The nodding returned. He was back to Good Cop, and I was back to listening with open ears because, oh, he sees something redeemable in me after all. Let the God Complex flowith back! I’m tender—he thinks I’m tender! And being tender is a good thing. I’m tender and benevolent. That’s what I am. Quite literally God’s gift to earth. Suck on that, regular folk!
“Yeah but I see all the pretense, the bias, the mythmaking, the stating of feelings as fact, opinions held as objective truths. Am I to just discount all this? Live in La La Land with them?” I asked.
“No, no, no,” he said. “It’s important to live in reality—and to hold others to account when they’re not doing the same. But in a compassionate way. They didn’t ask for whatever cards they were dealt – just like you didn’t ask for the cards you were dealt.”
He closed his leatherbound notebook and began to sit up in his chair – a dead giveaway that the long hand of the clock behind me was about to cross the twelve again.
“And keep in mind that for some people, conversation is less about the words and more about the act itself.” he said. “You might remember that the next time you’re out in public and you find small talk suddenly thrust on you.” He did air quotes when he said thrust – a callback to a conversation we had long ago where I was all emotional dribble, acting like I had no agency in my life (barf).
After we shared a laugh at Past Me’s expense, he stood up and motioned to the door. Once there, we shook hands and repeated the farewell we’ve been repeating for years.
“Analysis Paralysis,” he said in the way he always says it.
“Analysis Paralysis,” I replied in the way I always reply.
I’d suppressed memory of that session until now.
I’m presently out back, meandering about my tropical oasis, watering and admiring my chummies.
You could say that this act alone is a form of therapy, and, like therapy, it’s got me contemplating.
Look, that lady in front of me in the Whole Foods line – sure, she was a tad brainwashed. But that wasn’t the most important thing about her. No, the most important thing about her was that she was an unadulterated bundle of joy who was excited to share in some semblance of community. I was too wrapped up in my own stuff to appreciate this. But now I’m kicking myself for not asking her name.
I need to drop this rigidity thing. It’s not noble. In fact, it’s something very different: a crutch I lean on, my out, my excuse not to engage.
And anyways, purity is hard to come by in this life. We’re all born at random in a context we have no control over.
Today, that context consists of Big Tech, Apps We Probably Shouldn’t Download, Nuclear Apocalypse On A Hair Trigger, Climate Change either as Worse Than Nuclear Apocalypse And Artificial Intelligence Combined or Biggest Hoax Ever, depending on who you ask.
But I’ll take it.
The alternative is the Amish and I’m not an Amish nor do I have any intention of becoming one.
A Torch Ginger blooms a somewhat-faded flower when planted in soil with a high pH level. But even in these conditions, it is among the most vibrant flowers you will ever come by.
I should know.
I’m eyeing one right now with a warmth and adoration I reserve for far too few occasions.
Hey, you.
Just then my phone buzzes.
I reach for it with the hand that’s not gripping the nozzle.

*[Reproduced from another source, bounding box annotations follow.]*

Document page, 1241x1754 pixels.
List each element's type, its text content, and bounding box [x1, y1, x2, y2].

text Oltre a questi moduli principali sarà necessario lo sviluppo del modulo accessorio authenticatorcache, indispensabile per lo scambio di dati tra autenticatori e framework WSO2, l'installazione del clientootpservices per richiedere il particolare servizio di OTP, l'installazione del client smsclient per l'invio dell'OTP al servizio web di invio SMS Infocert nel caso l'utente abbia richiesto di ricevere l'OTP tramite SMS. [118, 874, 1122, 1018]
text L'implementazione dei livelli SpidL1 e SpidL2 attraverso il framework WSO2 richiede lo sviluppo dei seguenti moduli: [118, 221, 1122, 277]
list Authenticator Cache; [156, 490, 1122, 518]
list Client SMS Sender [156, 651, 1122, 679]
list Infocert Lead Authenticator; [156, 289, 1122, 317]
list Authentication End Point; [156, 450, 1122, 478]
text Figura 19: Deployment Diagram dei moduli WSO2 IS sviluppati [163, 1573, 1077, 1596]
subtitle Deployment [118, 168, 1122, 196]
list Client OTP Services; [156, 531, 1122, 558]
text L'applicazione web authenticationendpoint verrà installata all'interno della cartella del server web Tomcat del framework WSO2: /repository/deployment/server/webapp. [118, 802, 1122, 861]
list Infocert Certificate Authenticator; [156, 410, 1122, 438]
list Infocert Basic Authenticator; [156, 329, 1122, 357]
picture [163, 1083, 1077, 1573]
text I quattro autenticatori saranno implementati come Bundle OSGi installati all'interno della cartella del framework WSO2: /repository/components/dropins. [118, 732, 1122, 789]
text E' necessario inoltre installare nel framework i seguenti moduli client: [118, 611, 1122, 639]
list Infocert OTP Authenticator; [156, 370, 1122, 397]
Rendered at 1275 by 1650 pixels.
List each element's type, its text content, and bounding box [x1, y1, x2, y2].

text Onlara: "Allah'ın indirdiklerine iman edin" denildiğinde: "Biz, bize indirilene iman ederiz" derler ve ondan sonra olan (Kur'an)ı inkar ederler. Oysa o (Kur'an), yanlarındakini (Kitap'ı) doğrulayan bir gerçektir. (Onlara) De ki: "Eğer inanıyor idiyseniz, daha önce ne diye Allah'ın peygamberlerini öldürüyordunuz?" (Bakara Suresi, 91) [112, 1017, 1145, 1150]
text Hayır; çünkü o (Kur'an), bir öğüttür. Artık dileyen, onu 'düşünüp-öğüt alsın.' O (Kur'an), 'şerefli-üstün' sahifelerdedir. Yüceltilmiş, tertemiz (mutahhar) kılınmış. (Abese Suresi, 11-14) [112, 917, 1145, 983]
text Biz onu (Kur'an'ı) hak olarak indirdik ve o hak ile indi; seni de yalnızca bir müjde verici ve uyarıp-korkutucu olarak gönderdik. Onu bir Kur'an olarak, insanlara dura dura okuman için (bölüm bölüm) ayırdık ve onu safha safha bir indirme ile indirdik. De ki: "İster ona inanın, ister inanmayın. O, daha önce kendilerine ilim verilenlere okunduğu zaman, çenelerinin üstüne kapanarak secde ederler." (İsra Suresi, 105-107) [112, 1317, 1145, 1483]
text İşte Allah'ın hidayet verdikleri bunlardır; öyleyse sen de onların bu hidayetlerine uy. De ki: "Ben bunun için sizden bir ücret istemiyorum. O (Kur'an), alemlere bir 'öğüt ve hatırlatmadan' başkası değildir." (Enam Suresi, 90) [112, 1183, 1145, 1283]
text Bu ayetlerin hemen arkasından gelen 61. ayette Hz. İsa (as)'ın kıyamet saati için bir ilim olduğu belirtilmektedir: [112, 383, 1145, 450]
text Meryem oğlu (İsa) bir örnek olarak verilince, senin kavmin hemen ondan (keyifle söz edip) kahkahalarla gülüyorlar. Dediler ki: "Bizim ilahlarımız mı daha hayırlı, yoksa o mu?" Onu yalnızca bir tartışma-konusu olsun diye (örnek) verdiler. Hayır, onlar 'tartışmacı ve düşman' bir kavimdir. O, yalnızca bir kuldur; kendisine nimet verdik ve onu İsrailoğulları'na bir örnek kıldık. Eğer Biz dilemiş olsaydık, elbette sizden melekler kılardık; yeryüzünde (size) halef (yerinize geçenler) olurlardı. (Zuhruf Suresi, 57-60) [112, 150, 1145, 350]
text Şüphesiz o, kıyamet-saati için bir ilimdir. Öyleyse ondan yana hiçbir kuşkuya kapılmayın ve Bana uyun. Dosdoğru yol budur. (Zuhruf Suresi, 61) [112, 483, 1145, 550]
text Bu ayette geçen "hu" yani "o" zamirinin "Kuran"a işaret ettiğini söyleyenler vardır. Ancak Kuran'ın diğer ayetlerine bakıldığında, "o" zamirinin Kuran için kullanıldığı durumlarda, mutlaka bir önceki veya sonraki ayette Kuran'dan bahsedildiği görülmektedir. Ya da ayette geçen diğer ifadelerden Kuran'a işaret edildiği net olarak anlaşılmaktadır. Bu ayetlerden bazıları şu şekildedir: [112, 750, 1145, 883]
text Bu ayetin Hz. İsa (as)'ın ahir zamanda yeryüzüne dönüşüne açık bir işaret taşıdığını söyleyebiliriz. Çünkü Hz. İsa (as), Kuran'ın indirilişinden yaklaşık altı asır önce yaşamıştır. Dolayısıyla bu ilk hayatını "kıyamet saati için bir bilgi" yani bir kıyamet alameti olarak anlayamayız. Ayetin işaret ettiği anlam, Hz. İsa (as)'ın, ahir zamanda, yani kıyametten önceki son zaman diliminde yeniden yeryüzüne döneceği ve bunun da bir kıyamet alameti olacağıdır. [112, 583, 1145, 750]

It’s a notification from my Ring Camera (yet another Amazon subsidiary) alerting me to activity at the front door.
I open the app to see a beaming Mormon donning the characteristic white short-sleeve button-up and clutching a horde of brochures.
I drop the hose. I fast-walk back inside. I take a deep breath. I put on the widest smile I can muster. I open the door.
We get to talking.
For no real reason other than the fact that he wanted to make a convert out of me, we get to talking.